Directive: Recast the data below as a Markdown table with two columns, Row and Line, giving each non-blank line its own numbered row and leaving out blank lines.

Dataset:

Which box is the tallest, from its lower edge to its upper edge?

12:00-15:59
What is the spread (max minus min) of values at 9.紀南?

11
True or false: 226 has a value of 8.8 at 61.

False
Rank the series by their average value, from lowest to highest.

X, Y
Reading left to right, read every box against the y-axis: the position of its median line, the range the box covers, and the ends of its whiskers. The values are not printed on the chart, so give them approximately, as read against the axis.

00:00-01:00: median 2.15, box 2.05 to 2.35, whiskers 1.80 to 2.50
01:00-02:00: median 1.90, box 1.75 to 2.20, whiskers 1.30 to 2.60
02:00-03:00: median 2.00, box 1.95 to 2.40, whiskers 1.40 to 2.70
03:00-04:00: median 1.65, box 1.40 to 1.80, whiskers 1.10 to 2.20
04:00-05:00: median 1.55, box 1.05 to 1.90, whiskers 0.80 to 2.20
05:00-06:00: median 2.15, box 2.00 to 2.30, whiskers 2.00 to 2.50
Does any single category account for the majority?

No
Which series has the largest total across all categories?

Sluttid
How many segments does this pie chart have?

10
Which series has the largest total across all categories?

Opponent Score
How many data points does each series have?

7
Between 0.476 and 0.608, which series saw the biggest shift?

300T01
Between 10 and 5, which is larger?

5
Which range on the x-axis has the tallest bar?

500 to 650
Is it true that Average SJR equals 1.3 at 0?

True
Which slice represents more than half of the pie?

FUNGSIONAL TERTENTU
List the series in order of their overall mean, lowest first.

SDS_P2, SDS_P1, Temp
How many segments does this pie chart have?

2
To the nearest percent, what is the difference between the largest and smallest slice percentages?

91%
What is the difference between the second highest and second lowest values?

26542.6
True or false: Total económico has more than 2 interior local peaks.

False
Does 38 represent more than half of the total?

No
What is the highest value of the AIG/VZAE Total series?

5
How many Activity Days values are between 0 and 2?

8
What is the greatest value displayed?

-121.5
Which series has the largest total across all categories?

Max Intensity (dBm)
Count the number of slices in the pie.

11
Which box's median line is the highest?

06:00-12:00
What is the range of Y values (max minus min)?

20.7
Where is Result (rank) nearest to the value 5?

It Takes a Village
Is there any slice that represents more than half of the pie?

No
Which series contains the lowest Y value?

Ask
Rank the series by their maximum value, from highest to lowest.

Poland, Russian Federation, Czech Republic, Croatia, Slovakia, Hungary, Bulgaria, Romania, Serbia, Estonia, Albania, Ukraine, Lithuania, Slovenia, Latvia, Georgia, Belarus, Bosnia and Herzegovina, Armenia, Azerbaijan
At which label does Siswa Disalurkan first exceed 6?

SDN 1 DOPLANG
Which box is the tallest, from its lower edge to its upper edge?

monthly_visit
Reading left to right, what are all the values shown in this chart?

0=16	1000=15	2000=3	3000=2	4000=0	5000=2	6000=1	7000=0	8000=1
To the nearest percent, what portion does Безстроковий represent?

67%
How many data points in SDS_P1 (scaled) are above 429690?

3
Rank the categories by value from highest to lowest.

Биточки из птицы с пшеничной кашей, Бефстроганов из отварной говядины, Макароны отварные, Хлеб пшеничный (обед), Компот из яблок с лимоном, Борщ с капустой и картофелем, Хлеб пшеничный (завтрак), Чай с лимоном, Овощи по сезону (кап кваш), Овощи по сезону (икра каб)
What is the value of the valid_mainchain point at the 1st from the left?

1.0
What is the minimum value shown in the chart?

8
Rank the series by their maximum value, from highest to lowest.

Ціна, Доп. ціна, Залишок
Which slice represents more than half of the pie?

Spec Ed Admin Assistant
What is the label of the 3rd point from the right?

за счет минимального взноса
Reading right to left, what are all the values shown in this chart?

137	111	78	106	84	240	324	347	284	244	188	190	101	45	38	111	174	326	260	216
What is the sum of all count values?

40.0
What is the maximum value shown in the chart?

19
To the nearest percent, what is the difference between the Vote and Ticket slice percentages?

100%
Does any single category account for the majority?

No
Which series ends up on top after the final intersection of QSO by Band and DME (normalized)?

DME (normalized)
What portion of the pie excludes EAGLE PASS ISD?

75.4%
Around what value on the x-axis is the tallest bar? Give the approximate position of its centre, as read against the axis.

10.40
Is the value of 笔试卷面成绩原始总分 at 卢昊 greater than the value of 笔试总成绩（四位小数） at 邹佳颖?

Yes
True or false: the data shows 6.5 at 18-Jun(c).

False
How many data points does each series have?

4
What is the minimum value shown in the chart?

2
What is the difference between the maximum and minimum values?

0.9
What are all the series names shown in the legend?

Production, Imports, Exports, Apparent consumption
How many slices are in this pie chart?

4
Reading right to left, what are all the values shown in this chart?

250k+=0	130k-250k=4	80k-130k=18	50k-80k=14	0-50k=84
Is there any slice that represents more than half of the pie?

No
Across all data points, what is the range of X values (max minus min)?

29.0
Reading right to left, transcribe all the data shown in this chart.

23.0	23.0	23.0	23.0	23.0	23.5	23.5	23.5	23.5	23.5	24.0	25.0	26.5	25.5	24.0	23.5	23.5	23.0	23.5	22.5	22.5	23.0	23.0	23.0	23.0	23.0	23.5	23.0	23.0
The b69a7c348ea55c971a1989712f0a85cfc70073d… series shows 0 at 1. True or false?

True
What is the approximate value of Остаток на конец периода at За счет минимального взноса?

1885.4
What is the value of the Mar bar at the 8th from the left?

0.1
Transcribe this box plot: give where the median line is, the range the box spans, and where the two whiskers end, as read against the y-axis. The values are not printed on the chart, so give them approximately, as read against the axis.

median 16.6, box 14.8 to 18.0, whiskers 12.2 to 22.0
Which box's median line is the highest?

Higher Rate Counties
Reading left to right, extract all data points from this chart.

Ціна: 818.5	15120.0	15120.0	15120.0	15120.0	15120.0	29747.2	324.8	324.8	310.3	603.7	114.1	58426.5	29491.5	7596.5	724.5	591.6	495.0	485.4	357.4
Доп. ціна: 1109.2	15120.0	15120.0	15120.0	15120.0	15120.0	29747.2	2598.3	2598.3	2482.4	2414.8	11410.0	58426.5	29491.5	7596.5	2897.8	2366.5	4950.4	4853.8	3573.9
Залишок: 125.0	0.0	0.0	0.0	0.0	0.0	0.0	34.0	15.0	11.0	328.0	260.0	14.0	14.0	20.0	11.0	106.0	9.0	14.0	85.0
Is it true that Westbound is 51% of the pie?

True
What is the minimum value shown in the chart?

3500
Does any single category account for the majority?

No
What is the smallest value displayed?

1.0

Solution for this exercise:
| Row | Line |
|---|---|
| 1 | Which box is the tallest, from its lower edge to its upper edge? |
| 2 | 12:00-15:59 |
| 3 | What is the spread (max minus min) of values at 9.紀南? |
| 4 | 11 |
| 5 | True or false: 226 has a value of 8.8 at 61. |
| 6 | False |
| 7 | Rank the series by their average value, from lowest to highest. |
| 8 | X, Y |
| 9 | Reading left to right, read every box against the y-axis: the position of its median line, the range the box covers, and the ends of its whiskers. The values are not printed on the chart, so give them approximately, as read against the axis. |
| 10 | 00:00-01:00: median 2.15, box 2.05 to 2.35, whiskers 1.80 to 2.50 |
| 11 | 01:00-02:00: median 1.90, box 1.75 to 2.20, whiskers 1.30 to 2.60 |
| 12 | 02:00-03:00: median 2.00, box 1.95 to 2.40, whiskers 1.40 to 2.70 |
| 13 | 03:00-04:00: median 1.65, box 1.40 to 1.80, whiskers 1.10 to 2.20 |
| 14 | 04:00-05:00: median 1.55, box 1.05 to 1.90, whiskers 0.80 to 2.20 |
| 15 | 05:00-06:00: median 2.15, box 2.00 to 2.30, whiskers 2.00 to 2.50 |
| 16 | Does any single category account for the majority? |
| 17 | No |
| 18 | Which series has the largest total across all categories? |
| 19 | Sluttid |
| 20 | How many segments does this pie chart have? |
| 21 | 10 |
| 22 | Which series has the largest total across all categories? |
| 23 | Opponent Score |
| 24 | How many data points does each series have? |
| 25 | 7 |
| 26 | Between 0.476 and 0.608, which series saw the biggest shift? |
| 27 | 300T01 |
| 28 | Between 10 and 5, which is larger? |
| 29 | 5 |
| 30 | Which range on the x-axis has the tallest bar? |
| 31 | 500 to 650 |
| 32 | Is it true that Average SJR equals 1.3 at 0? |
| 33 | True |
| 34 | Which slice represents more than half of the pie? |
| 35 | FUNGSIONAL TERTENTU |
| 36 | List the series in order of their overall mean, lowest first. |
| 37 | SDS_P2, SDS_P1, Temp |
| 38 | How many segments does this pie chart have? |
| 39 | 2 |
| 40 | To the nearest percent, what is the difference between the largest and smallest slice percentages? |
| 41 | 91% |
| 42 | What is the difference between the second highest and second lowest values? |
| 43 | 26542.6 |
| 44 | True or false: Total económico has more than 2 interior local peaks. |
| 45 | False |
| 46 | Does 38 represent more than half of the total? |
| 47 | No |
| 48 | What is the highest value of the AIG/VZAE Total series? |
| 49 | 5 |
| 50 | How many Activity Days values are between 0 and 2? |
| 51 | 8 |
| 52 | What is the greatest value displayed? |
| 53 | -121.5 |
| 54 | Which series has the largest total across all categories? |
| 55 | Max Intensity (dBm) |
| 56 | Count the number of slices in the pie. |
| 57 | 11 |
| 58 | Which box's median line is the highest? |
| 59 | 06:00-12:00 |
| 60 | What is the range of Y values (max minus min)? |
| 61 | 20.7 |
| 62 | Where is Result (rank) nearest to the value 5? |
| 63 | It Takes a Village |
| 64 | Is there any slice that represents more than half of the pie? |
| 65 | No |
| 66 | Which series contains the lowest Y value? |
| 67 | Ask |
| 68 | Rank the series by their maximum value, from highest to lowest. |
| 69 | Poland, Russian Federation, Czech Republic, Croatia, Slovakia, Hungary, Bulgaria, Romania, Serbia, Estonia, Albania, Ukraine, Lithuania, Slovenia, Latvia, Georgia, Belarus, Bosnia and Herzegovina, Armenia, Azerbaijan |
| 70 | At which label does Siswa Disalurkan first exceed 6? |
| 71 | SDN 1 DOPLANG |
| 72 | Which box is the tallest, from its lower edge to its upper edge? |
| 73 | monthly_visit |
| 74 | Reading left to right, what are all the values shown in this chart? |
| 75 | 0=16	1000=15	2000=3	3000=2	4000=0	5000=2	6000=1	7000=0	8000=1 |
| 76 | To the nearest percent, what portion does Безстроковий represent? |
| 77 | 67% |
| 78 | How many data points in SDS_P1 (scaled) are above 429690? |
| 79 | 3 |
| 80 | Rank the categories by value from highest to lowest. |
| 81 | Биточки из птицы с пшеничной кашей, Бефстроганов из отварной говядины, Макароны отварные, Хлеб пшеничный (обед), Компот из яблок с лимоном, Борщ с капустой и картофелем, Хлеб пшеничный (завтрак), Чай с лимоном, Овощи по сезону (кап кваш), Овощи по сезону (икра каб) |
| 82 | What is the value of the valid_mainchain point at the 1st from the left? |
| 83 | 1.0 |
| 84 | What is the minimum value shown in the chart? |
| 85 | 8 |
| 86 | Rank the series by their maximum value, from highest to lowest. |
| 87 | Ціна, Доп. ціна, Залишок |
| 88 | Which slice represents more than half of the pie? |
| 89 | Spec Ed Admin Assistant |
| 90 | What is the label of the 3rd point from the right? |
| 91 | за счет минимального взноса |
| 92 | Reading right to left, what are all the values shown in this chart? |
| 93 | 137	111	78	106	84	240	324	347	284	244	188	190	101	45	38	111	174	326	260	216 |
| 94 | What is the sum of all count values? |
| 95 | 40.0 |
| 96 | What is the maximum value shown in the chart? |
| 97 | 19 |
| 98 | To the nearest percent, what is the difference between the Vote and Ticket slice percentages? |
| 99 | 100% |
| 100 | Does any single category account for the majority? |
| 101 | No |
| 102 | Which series ends up on top after the final intersection of QSO by Band and DME (normalized)? |
| 103 | DME (normalized) |
| 104 | What portion of the pie excludes EAGLE PASS ISD? |
| 105 | 75.4% |
| 106 | Around what value on the x-axis is the tallest bar? Give the approximate position of its centre, as read against the axis. |
| 107 | 10.40 |
| 108 | Is the value of 笔试卷面成绩原始总分 at 卢昊 greater than the value of 笔试总成绩（四位小数） at 邹佳颖? |
| 109 | Yes |
| 110 | True or false: the data shows 6.5 at 18-Jun(c). |
| 111 | False |
| 112 | How many data points does each series have? |
| 113 | 4 |
| 114 | What is the minimum value shown in the chart? |
| 115 | 2 |
| 116 | What is the difference between the maximum and minimum values? |
| 117 | 0.9 |
| 118 | What are all the series names shown in the legend? |
| 119 | Production, Imports, Exports, Apparent consumption |
| 120 | How many slices are in this pie chart? |
| 121 | 4 |
| 122 | Reading right to left, what are all the values shown in this chart? |
| 123 | 250k+=0	130k-250k=4	80k-130k=18	50k-80k=14	0-50k=84 |
| 124 | Is there any slice that represents more than half of the pie? |
| 125 | No |
| 126 | Across all data points, what is the range of X values (max minus min)? |
| 127 | 29.0 |
| 128 | Reading right to left, transcribe all the data shown in this chart. |
| 129 | 23.0	23.0	23.0	23.0	23.0	23.5	23.5	23.5	23.5	23.5	24.0	25.0	26.5	25.5	24.0	23.5	23.5	23.0	23.5	22.5	22.5	23.0	23.0	23.0	23.0	23.0	23.5	23.0	23.0 |
| 130 | The b69a7c348ea55c971a1989712f0a85cfc70073d… series shows 0 at 1. True or false? |
| 131 | True |
| 132 | What is the approximate value of Остаток на конец периода at За счет минимального взноса? |
| 133 | 1885.4 |
| 134 | What is the value of the Mar bar at the 8th from the left? |
| 135 | 0.1 |
| 136 | Transcribe this box plot: give where the median line is, the range the box spans, and where the two whiskers end, as read against the y-axis. The values are not printed on the chart, so give them approximately, as read against the axis. |
| 137 | median 16.6, box 14.8 to 18.0, whiskers 12.2 to 22.0 |
| 138 | Which box's median line is the highest? |
| 139 | Higher Rate Counties |
| 140 | Reading left to right, extract all data points from this chart. |
| 141 | Ціна: 818.5	15120.0	15120.0	15120.0	15120.0	15120.0	29747.2	324.8	324.8	310.3	603.7	114.1	58426.5	29491.5	7596.5	724.5	591.6	495.0	485.4	357.4 |
| 142 | Доп. ціна: 1109.2	15120.0	15120.0	15120.0	15120.0	15120.0	29747.2	2598.3	2598.3	2482.4	2414.8	11410.0	58426.5	29491.5	7596.5	2897.8	2366.5	4950.4	4853.8	3573.9 |
| 143 | Залишок: 125.0	0.0	0.0	0.0	0.0	0.0	0.0	34.0	15.0	11.0	328.0	260.0	14.0	14.0	20.0	11.0	106.0	9.0	14.0	85.0 |
| 144 | Is it true that Westbound is 51% of the pie? |
| 145 | True |
| 146 | What is the minimum value shown in the chart? |
| 147 | 3500 |
| 148 | Does any single category account for the majority? |
| 149 | No |
| 150 | What is the smallest value displayed? |
| 151 | 1.0 |